While retail workers in the formal economy wait smiling at their registers to fill the informal architect's needs, code inspectors at municipal regulatory departments wait by their phones for call-in violations. "My neighbor's building some kind of second story on this old house in his backyard. Looks like he's gardening up there." When Dan Phillips first started building small houses out of recycled and salvaged materials in Huntsville, the code inspectors scratched their heads. His methods are experimental, trying things that have never been done, learning what materials and trash can do, assembling landfills into housing: wine bottle cork floors, bathtubs and towers of caulked 2x4 stubs, glass dinner plate windows, license plate shingles! 

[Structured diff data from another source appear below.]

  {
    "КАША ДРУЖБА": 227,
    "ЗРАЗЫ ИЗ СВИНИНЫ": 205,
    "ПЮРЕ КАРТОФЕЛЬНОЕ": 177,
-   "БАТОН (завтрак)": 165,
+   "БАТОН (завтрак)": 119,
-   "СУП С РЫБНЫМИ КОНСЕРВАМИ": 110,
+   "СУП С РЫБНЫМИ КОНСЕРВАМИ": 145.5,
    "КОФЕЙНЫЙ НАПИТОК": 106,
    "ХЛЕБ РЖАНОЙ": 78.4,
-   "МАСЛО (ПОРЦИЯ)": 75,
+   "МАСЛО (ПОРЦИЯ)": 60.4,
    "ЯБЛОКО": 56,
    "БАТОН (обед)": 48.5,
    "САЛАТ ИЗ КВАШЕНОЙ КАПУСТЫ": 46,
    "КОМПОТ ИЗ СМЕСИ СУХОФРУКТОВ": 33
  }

The mission of Dan's design/build company Phoenix Commotion is to construct "aftermarket housing" out of scavenged materials, catering to "single parents, artists, and families with low incomes." By hiring "unskilled laborers at minimum wage," he trains apprentices in all aspects of construction so they can move on with marketable skills. This tactic, along with using free and recycled materials, keeps costs low for an affordable mortgage. Working with Houston's Code Department, Dan helped to pass "Appendix R," a set of guidlines that formalizes the use of recycled materials in code compliant construction.  He hopes it will "be a model of how large metropolitan areas can respond to the social issues of affordable housing and overburdened landfills" (and resource depletion, high unemployment and foreclosure rates, and disasters that leave thousands homeless). 

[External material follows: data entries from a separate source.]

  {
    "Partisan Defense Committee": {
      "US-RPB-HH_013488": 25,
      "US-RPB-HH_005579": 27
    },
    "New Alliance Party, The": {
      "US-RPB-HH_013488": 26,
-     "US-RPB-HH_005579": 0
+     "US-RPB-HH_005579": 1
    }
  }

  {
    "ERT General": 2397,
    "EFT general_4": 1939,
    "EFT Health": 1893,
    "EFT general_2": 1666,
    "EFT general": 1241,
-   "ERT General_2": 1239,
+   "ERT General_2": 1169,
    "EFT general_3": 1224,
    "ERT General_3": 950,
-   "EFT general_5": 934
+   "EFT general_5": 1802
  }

When people who could afford McMansions started asking him to build their homes, Dan joked that his formalization of informal, improvisational building was "gentrifying icky." While Dan's mission is "to prove that constructing homes with recycled and salvaged materials has a viable place in the building industry," this kind of improvisational construction is the norm in shantytowns, squatter settlements, favelas, and slums in megacities like Karachi, Pakistan; Mumbai, India; São Paulo, Brazil; and Mexico City. Stewart Brand writes,**** "Squatters are now the predominant builders of cities in the world" (42), their enclaves criss-crossed with a welter of "do-it-yourself infrastructure" in the absence or abandonment of state-regulated urban services (45):
The magic of squatter cities is that they are improved steadily and gradually, increment by increment, by the people living there. Each home is built that way, and so is the whole community. To a planner's eye, squatter cities look chaotic. To my biologist's eye, they look organic. (42)

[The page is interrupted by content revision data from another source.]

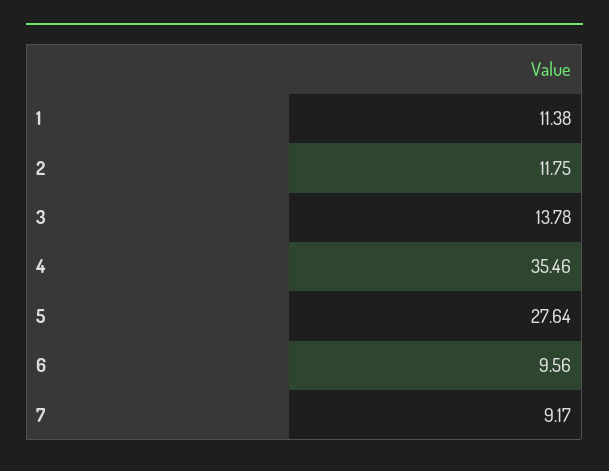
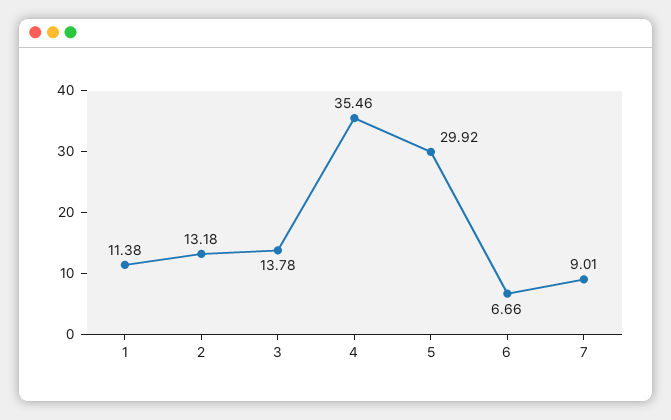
  {
    "1": 11.38,
-   "2": 11.75,
+   "2": 13.18,
    "3": 13.78,
    "4": 35.46,
-   "5": 27.64,
+   "5": 29.92,
-   "6": 9.56,
+   "6": 6.66,
-   "7": 9.17
+   "7": 9.01
  }

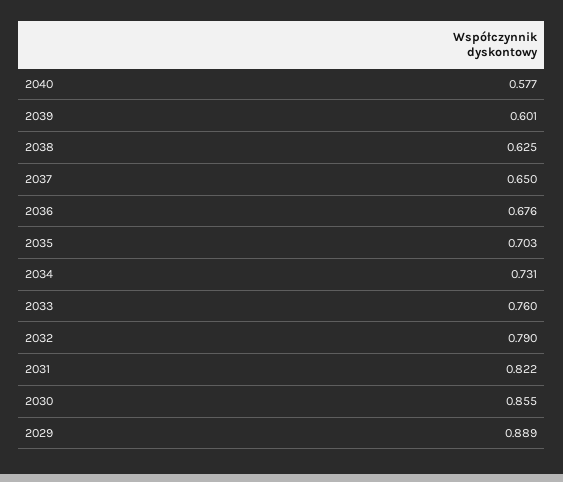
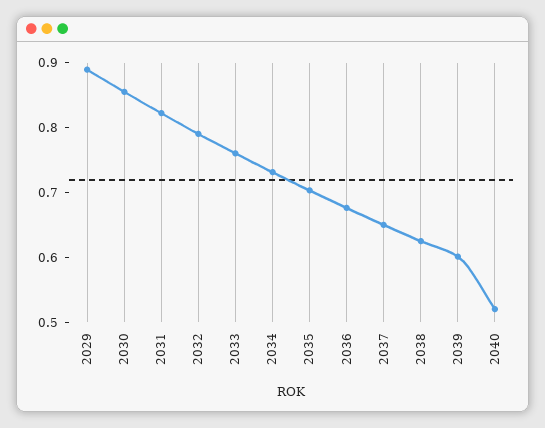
  {
-   "2040": 0.577,
+   "2040": 0.52,
    "2039": 0.601,
    "2038": 0.625,
    "2037": 0.65,
    "2036": 0.676,
    "2035": 0.703,
    "2034": 0.731,
    "2033": 0.76,
    "2032": 0.79,
    "2031": 0.822,
    "2030": 0.855,
    "2029": 0.889
  }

To my quack scientist imagination, they are living machines. The once white house is an atmospheric anomaly that yearns for solidarity with these informal survival modes, learns from them another way to live the good life. It is part of an urban future constructed of aftermarket materials and little, local improvisations and self-taught knowledges. The magic of the City of Living Garbage lies not in bourgoise bohemian romanticism (or not only), but instead, in an aesthetic of working within limits, doing the most with the least, finding value even in trash. Some kind of optimistic humility, learning to be happy with less in response to financial and environmental meltdowns.   

2012


*See Bass, Holly, “Union Bias: Black Members Blast Local 1110’s Record on Race,” Washington City Paper 15, no. 31 (1995), Frank Donze, “N.O. Council Ends Deal After Racial Slur: Spokeswoman Loses Her Job,” The Times-Picayune, December 15, 2006, and Jonah Owen Lamb, "Questions raised about councilman's conduct after discovery of racist e-mails," Merced Sun-Star, July 17, 2009. 
** Hartigan, John. Racial Situations: Class Predicaments of Whiteness in Detroit. Princeton:
Princeton University Press, 1999, 102.
***Mesa-Bains, Amalia. “Domesticana: The Sensibility of Chicana Rasquache.” http://sparcmurals.
org/ucla/index.php?option=com_content&task=view&id=129&Itemid=74 (accessed March
23, 2010).
****Stewart Brand, Whole Earth Discipline: An Ecopragmatist Manifesto, New York and London: Viking, 2009. Thanks to Amanda Jones for my copy of this book.